4. A character encoding scheme (CES) is a mapping of code units into
   serialized octet sequences. Character encoding schemes are relevant
   to the issue of cross-platform persistent data involving code units
   wider than a byte, where byte-swapping may be required to put data
   into the byte polarity canonical for a particular platform.

   The CES may involve two or more CCS's, and may include code units
   (e.g. single shifts, SI/SO, or escape sequences) that are not part
   of the CCS per se, but which are defined by the character encoding
   architecture and which may require an external registry of particular
   values (as for the ISO 2022 escape sequences). In such a case, the
   CES is called a compound CES. (A CES that only involves a single
   CCS is called a simple CES.)

   Examples: ASCII, Latin-15, Shift-JIS, UTF-16BE, UTF-16LE, UTF-8.

5. The mapping from an abstract character repertoire (ACR) to a serialised
   sequence of octets is called a Character Map (CM). A simple character
   map thus implicitly includes a CCS, a CEF, and a CES, mapping from
   abstract characters to code units to octets. A compound character
   map includes a compound CES, and thus includes more than one CCS
   and CEF. In that case, the abstract character repertoire for the
   character map is the union of the repertoires covered by the coded
   character sets involved.

   Character Maps are the things that in the IAB architecture get IANA
   charset identifiers. A sequence of encoded characters must be
   unambiguously mapped onto a sequence of octets by the charset. The
   charset must be specified in all instances, as in Internet
   protocols, where textual content is treated as a ordered sequence
   of octets, and where the textual content must be reconstructible
   from that sequence of octets.  Charset names are registered by the
   IANA according to procedures documented in [RFC2278]. In many cases,
   the same name is used for both a character map and for a character
   encoding scheme, such as UTF-16BE. Typically this is done for simple
   character maps when such usage is clear from context.

6. A transfer encoding syntax (TES) is a reversible transform of encoded
   data which may (or may not) include textual data represented in
   one or more character encoding schemes.  Examples: 8bit,
   Quoted-Printable, BASE64, UTF-7 (defunct), (UTF-5, and RACE).

1.2 Description of the Domain Name System

The Domain Name System is defined by [RFC1034] and [RFC1035], with
clarifications, extensions and modifications given in [RFC1123],
[RFC1996], [RFC2181], and others. Of special importance here is the
security extensions described in [RFC2535] and companions.

Over the years, many different words have been used to describe the
components of resource naming on the Internet (e.g., URI, URN); to make
certain that the set of terms used in this document are well-defined and
non-ambiguous, the definitions are given here.

A master server for a zone holds the main copy of that zone. This copy
is sometimes stored in a zone file. A slave server for a zone holds a
complete copy of the records for that zone. Slave servers MAY be either
authorized by the zone owner (secondary servers) or unauthorized
(so-called "stealth secondaries"). Master and authorized slave servers
are listed in the NS records for the zone, and are termed
"authoritative" servers. In many contexts, outside this document the
term "primary" is used interchangeably with "master" and "secondary" is
used interchangeably with "slave".

------------------------------

Please list every example of a character encoding scheme that the excerpt on encoding and DNS terms gives.

=== Material provided ===
------------------------------

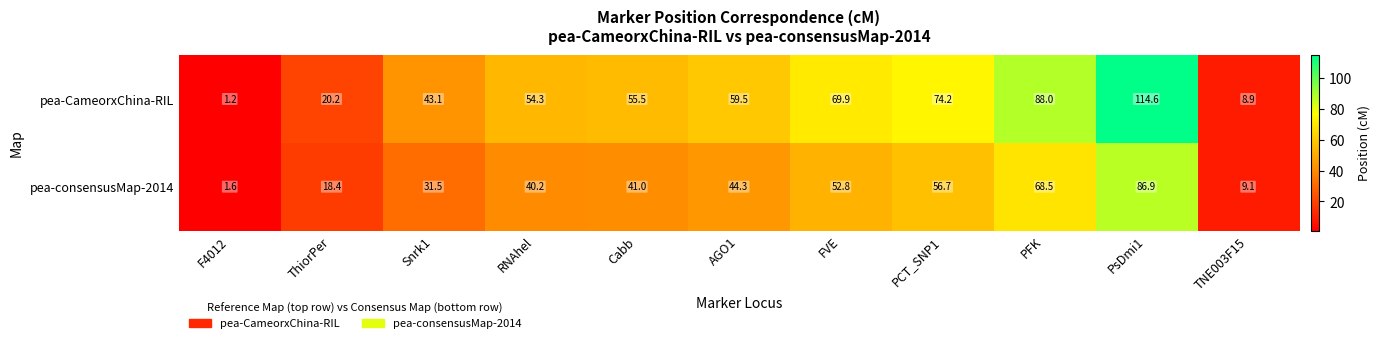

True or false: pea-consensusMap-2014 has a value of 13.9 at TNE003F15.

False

------------------------------

=== Written response ===
ASCII, Latin-15, Shift-JIS, UTF-16BE, UTF-16LE, UTF-8